A surveillance camera caught the end of a police chase of 15-year-old Chad Holley, who had allegedly burglarizing a home.

Holley goes right to the ground, face-down, hands over his head, as if to surrender.

But then, reports CBS News correspondent Seth Doane, one officer appears to stomp on Holley’s head, while others kick him. One cop seems to land five kicks. Then, another officer punches him again, and again. As he’s picked up, there’s another kick.

“They just started kicking me from there, and I blanked out,” Holley says.

The video wasn’t supposed to be seen yet by the public, but was leaked by community activist Quannel X of the New Black Panthers Party this week.

He told “Early Show on Saturday Morning” co-anchor Russ Mitchell he was “shocked” when he first saw the tape.

“I was appalled,” he said. “I was absolutely angry at what they were doing, these police officers, to this young man who was on the ground. You could clearly see he surrendered, he gave up, and the beating he took was absolutely unnecessary. It was shameful.”

“We hear these stories all the time in our community, all the time,” local NAACP President D.Z. Cofield told reporters. “We just happen to have one that was caught on tape.”

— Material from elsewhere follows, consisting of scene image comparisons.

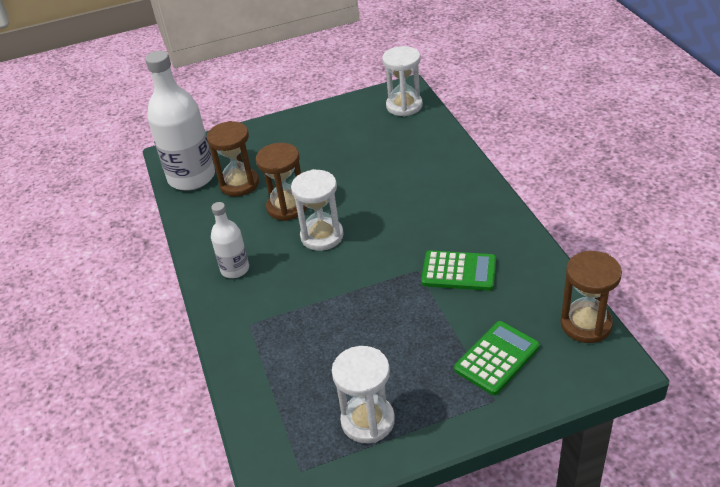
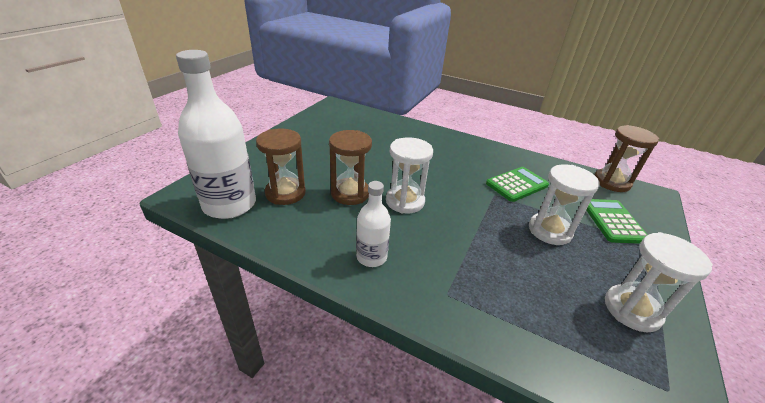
camera: 50 degrees left, 5 degrees down
white hourglass [382,46,423,117] -> white hourglass moved to [529,164,599,245]

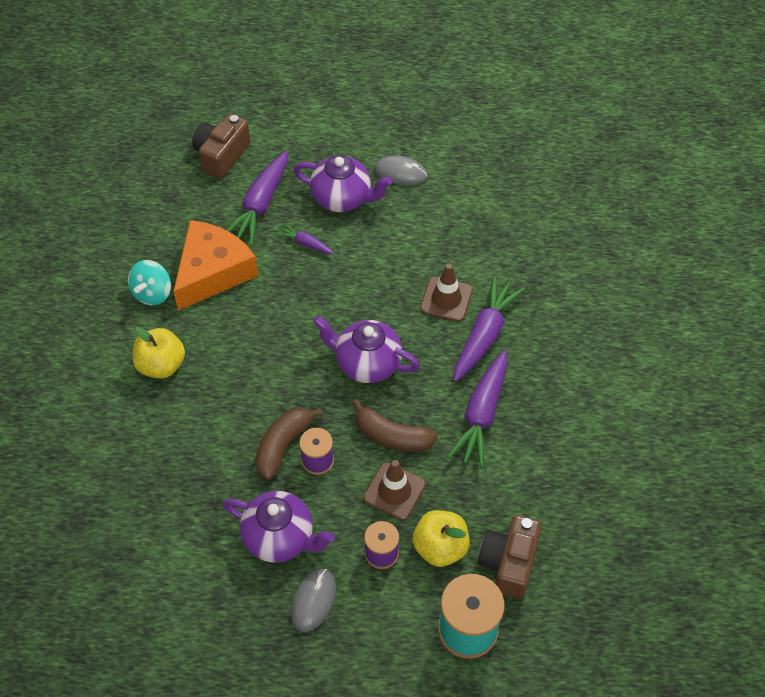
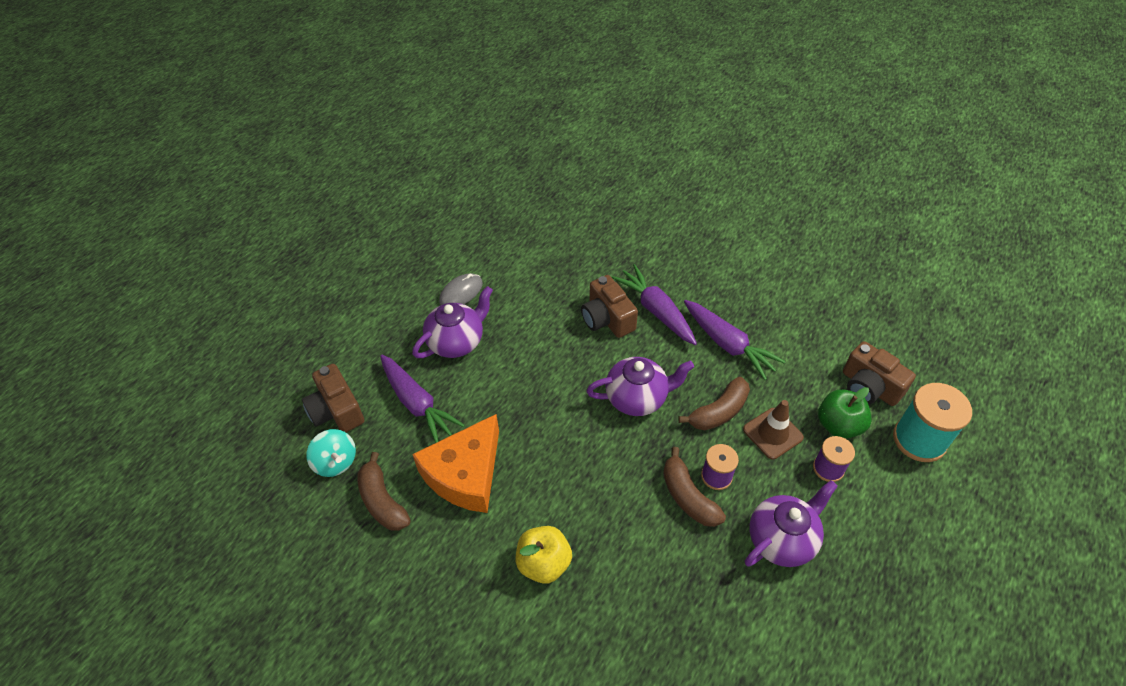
camera: 60 degrees left, 5 degrees down
turquoise spinning top [128,260,171,305] -> turquoise spinning top moved to [306,429,356,477]
orange cheese [173,220,258,311] -> orange cheese turned 120 degrees counterclockwise [412,414,499,513]
purple carrot [275,223,334,254] -> none
grey mouse [291,569,336,632] -> none
purple teapot [313,316,420,383] -> purple teapot turned 150 degrees counterclockwise [586,357,694,416]
yellow apple [413,510,470,567] -> green apple [818,387,872,439]
brown traffic cone [420,263,473,322] -> brown camera [581,275,638,338]
none -> brown banana [357,452,411,531]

A federal judge had barred the release of the video before a trial scheduled this summer, but then came the leak.

Houston Mayor Annise Parker, who’d supported the judge’s decision keeping the video under wraps, told a news conference, “I resent any implication that we were trying to hide the tape. … We investigated. We turned that investigation over to the district attorney, we backed the district attorney, and we fired the officers.”

Four officers have been indicted, charged with “official oppression,” a misdemeanor, not a felony. If convicted, each faces up to a year in jail and a $4,000 fine.